**TASK INSTRUCTIONS:** Rewrite all the lines of the entries below, swapping "softvera" for "programa" wherever it occurs and changing nothing else. Leave the pictures out of your answer.

**RECORDS FOR THIS EXERCISE:**
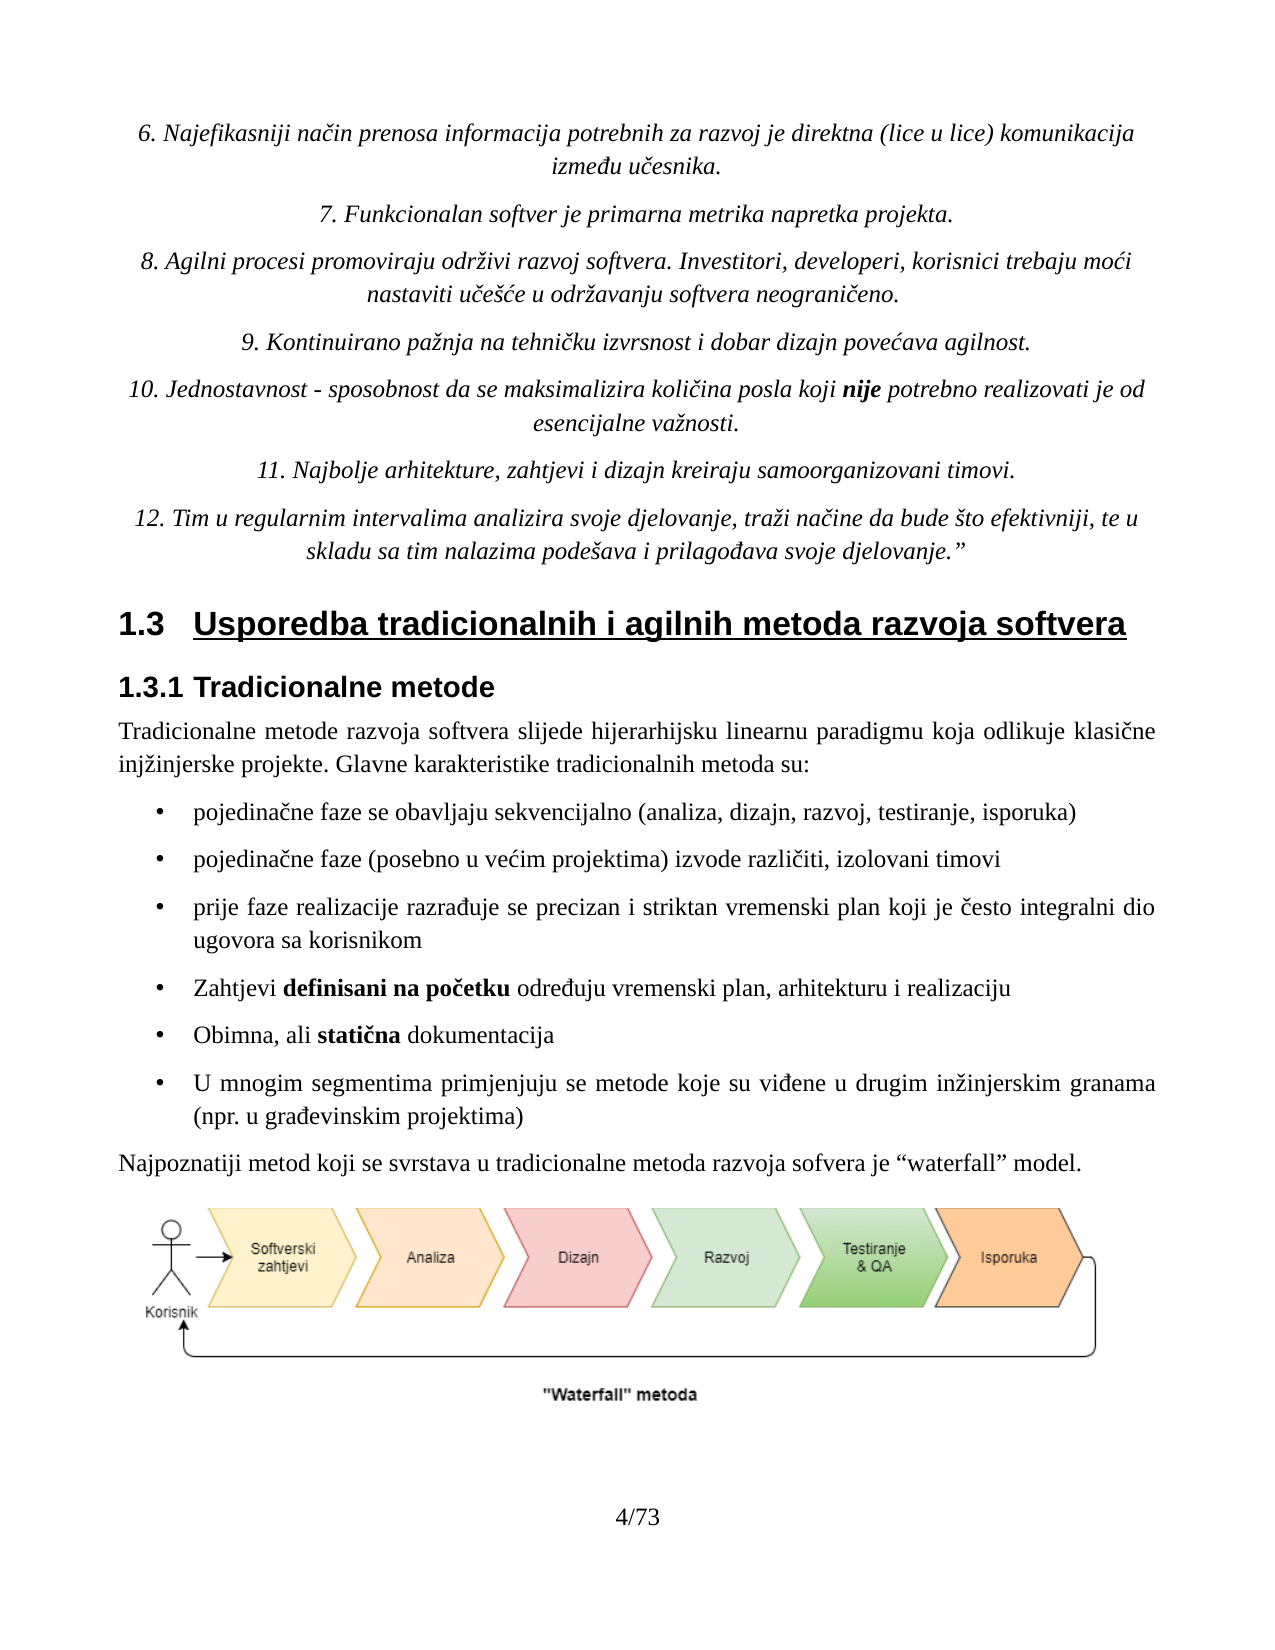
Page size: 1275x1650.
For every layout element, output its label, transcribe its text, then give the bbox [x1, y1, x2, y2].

list pojedinačne faze se obavljaju sekvencijalno (analiza, dizajn, razvoj, testiranje, isporuka) [156, 797, 1157, 826]
picture [145, 1208, 1106, 1407]
text 6. Najefikasniji način prenosa informacija potrebnih za razvoj je direktna (lice u lice) komunikacija između učesnika. [118, 118, 1157, 180]
list Obimna, ali statična dokumentacija [156, 1020, 1157, 1049]
text Najpoznatiji metod koji se svrstava u tradicionalne metoda razvoja sofvera je “waterfall” model. [118, 1148, 1157, 1177]
text 12. Tim u regularnim intervalima analizira svoje djelovanje, traži načine da bude što efektivniji, te u skladu sa tim nalazima podešava i prilagođava svoje djelovanje.” [118, 503, 1157, 564]
text 9. Kontinuirano pažnja na tehničku izvrsnost i dobar dizajn povećava agilnost. [118, 327, 1157, 356]
list U mnogim segmentima primjenjuju se metode koje su viđene u drugim inžinjerskim granama (npr. u građevinskim projektima) [156, 1068, 1157, 1130]
text 10. Jednostavnost - sposobnost da se maksimalizira količina posla koji nije potrebno realizovati je od esencijalne važnosti. [118, 374, 1157, 436]
text Tradicionalne metode razvoja softvera slijede hijerarhijsku linearnu paradigmu koja odlikuje klasične injžinjerske projekte. Glavne karakteristike tradicionalnih metoda su: [118, 716, 1157, 778]
list pojedinačne faze (posebno u većim projektima) izvode različiti, izolovani timovi [156, 844, 1157, 873]
text 8. Agilni procesi promoviraju održivi razvoj softvera. Investitori, developeri, korisnici trebaju moći nastaviti učešće u održavanju softvera neograničeno. [118, 246, 1157, 308]
subtitle Usporedba tradicionalnih i agilnih metoda razvoja softvera [118, 604, 1157, 643]
subtitle Tradicionalne metode [118, 670, 1157, 704]
list prije faze realizacije razrađuje se precizan i striktan vremenski plan koji je često integralni dio ugovora sa korisnikom [156, 892, 1157, 954]
text 11. Najbolje arhitekture, zahtjevi i dizajn kreiraju samoorganizovani timovi. [118, 455, 1157, 484]
list Zahtjevi definisani na početku određuju vremenski plan, arhitekturu i realizaciju [156, 973, 1157, 1001]
text 7. Funkcionalan softver je primarna metrika napretka projekta. [118, 199, 1157, 227]
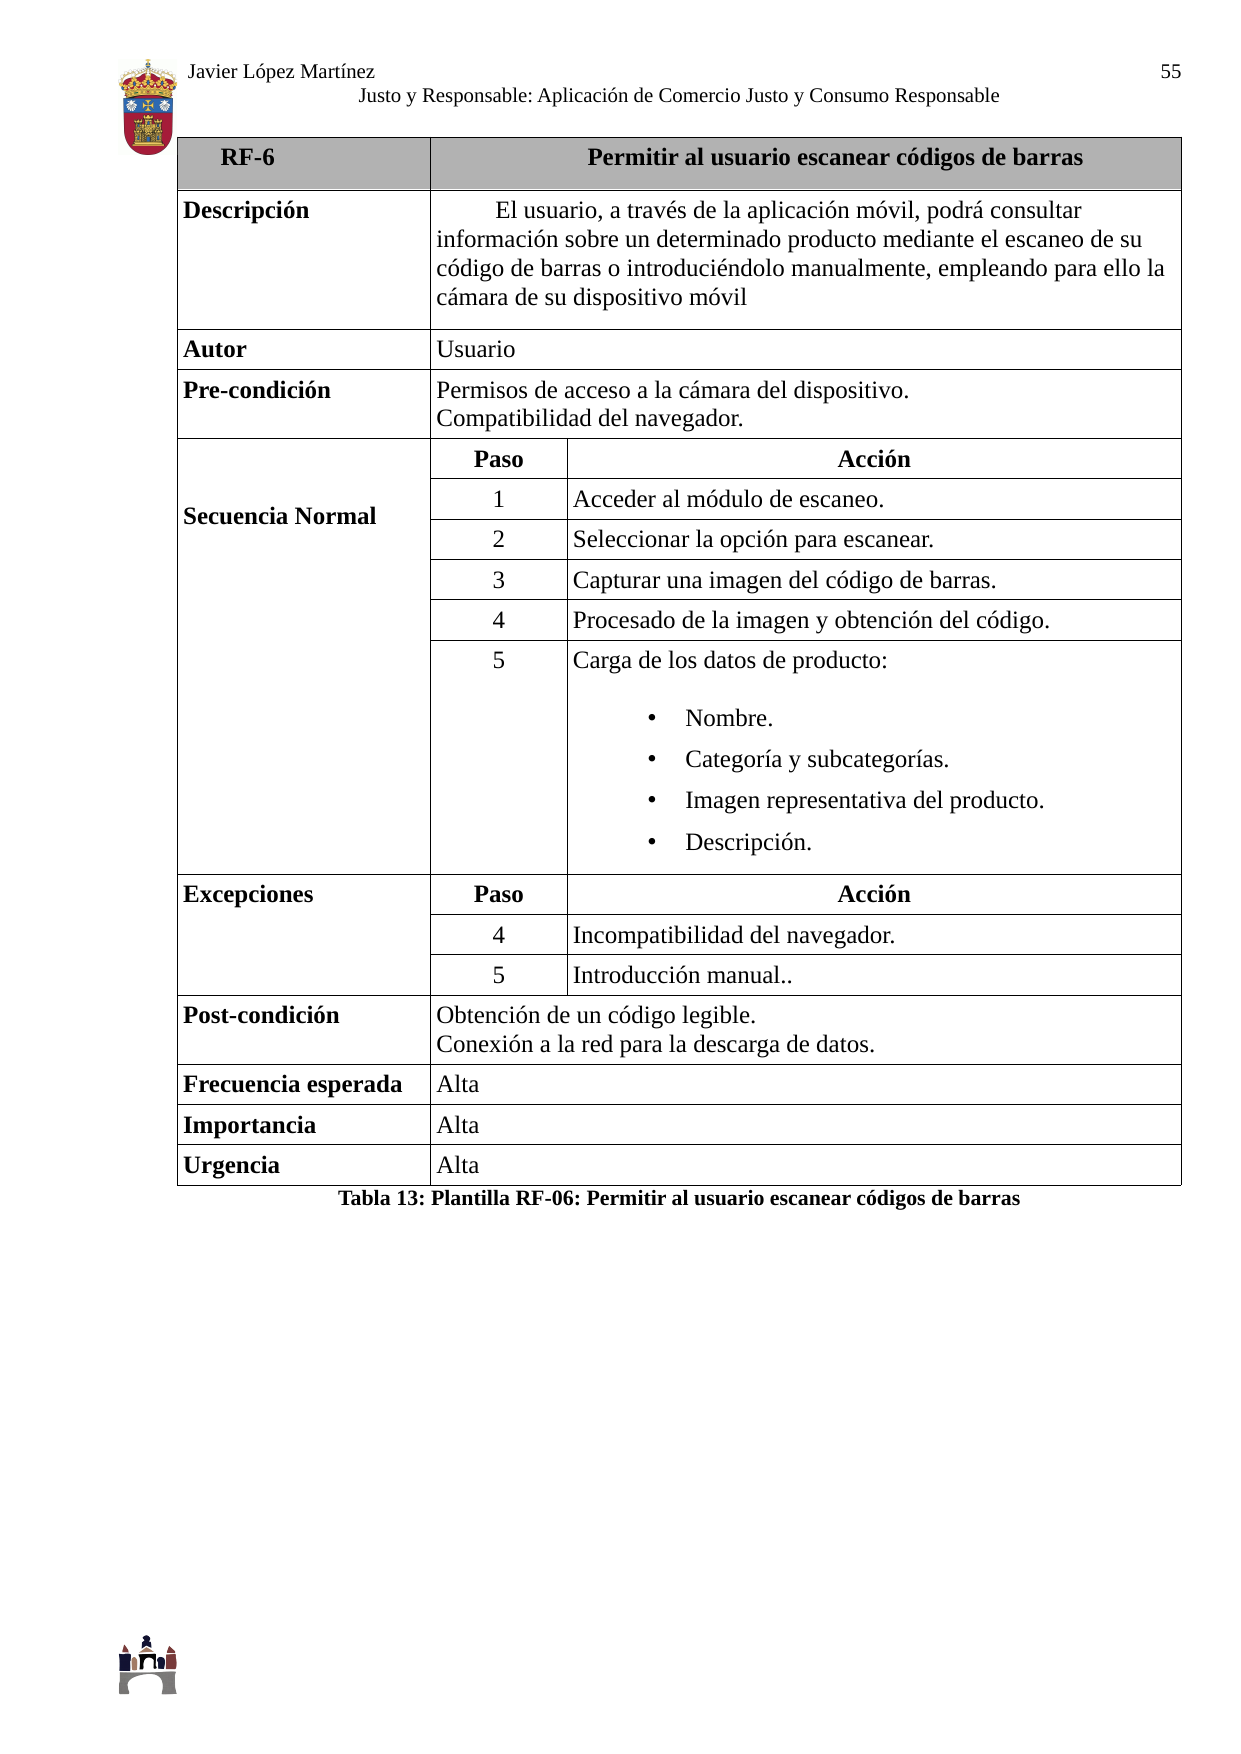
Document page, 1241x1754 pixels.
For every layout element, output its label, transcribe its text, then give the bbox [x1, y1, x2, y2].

**PROBLEM SOLUTION:**
Page size: 1275x1650.
For every layout element, output its label, transcribe its text, then give the bbox [x1, y1, x2, y2].

list pojedinačne faze se obavljaju sekvencijalno (analiza, dizajn, razvoj, testiranje, isporuka) [156, 797, 1157, 826]
picture [145, 1208, 1106, 1407]
text 6. Najefikasniji način prenosa informacija potrebnih za razvoj je direktna (lice u lice) komunikacija između učesnika. [118, 118, 1157, 180]
list Obimna, ali statična dokumentacija [156, 1020, 1157, 1049]
text Najpoznatiji metod koji se svrstava u tradicionalne metoda razvoja sofvera je “waterfall” model. [118, 1148, 1157, 1177]
text 12. Tim u regularnim intervalima analizira svoje djelovanje, traži načine da bude što efektivniji, te u skladu sa tim nalazima podešava i prilagođava svoje djelovanje.” [118, 503, 1157, 564]
text 9. Kontinuirano pažnja na tehničku izvrsnost i dobar dizajn povećava agilnost. [118, 327, 1157, 356]
list U mnogim segmentima primjenjuju se metode koje su viđene u drugim inžinjerskim granama (npr. u građevinskim projektima) [156, 1068, 1157, 1130]
text 10. Jednostavnost - sposobnost da se maksimalizira količina posla koji nije potrebno realizovati je od esencijalne važnosti. [118, 374, 1157, 436]
text Tradicionalne metode razvoja programa slijede hijerarhijsku linearnu paradigmu koja odlikuje klasične injžinjerske projekte. Glavne karakteristike tradicionalnih metoda su: [118, 716, 1157, 778]
list pojedinačne faze (posebno u većim projektima) izvode različiti, izolovani timovi [156, 844, 1157, 873]
text 8. Agilni procesi promoviraju održivi razvoj programa. Investitori, developeri, korisnici trebaju moći nastaviti učešće u održavanju programa neograničeno. [118, 246, 1157, 308]
subtitle Usporedba tradicionalnih i agilnih metoda razvoja programa [118, 604, 1157, 643]
subtitle Tradicionalne metode [118, 670, 1157, 704]
list prije faze realizacije razrađuje se precizan i striktan vremenski plan koji je često integralni dio ugovora sa korisnikom [156, 892, 1157, 954]
text 11. Najbolje arhitekture, zahtjevi i dizajn kreiraju samoorganizovani timovi. [118, 455, 1157, 484]
list Zahtjevi definisani na početku određuju vremenski plan, arhitekturu i realizaciju [156, 973, 1157, 1001]
text 7. Funkcionalan softver je primarna metrika napretka projekta. [118, 199, 1157, 227]
Document page, 1241x1754 pixels.
For every layout element, output its label, transcribe its text, then give the bbox [x1, y1, x2, y2].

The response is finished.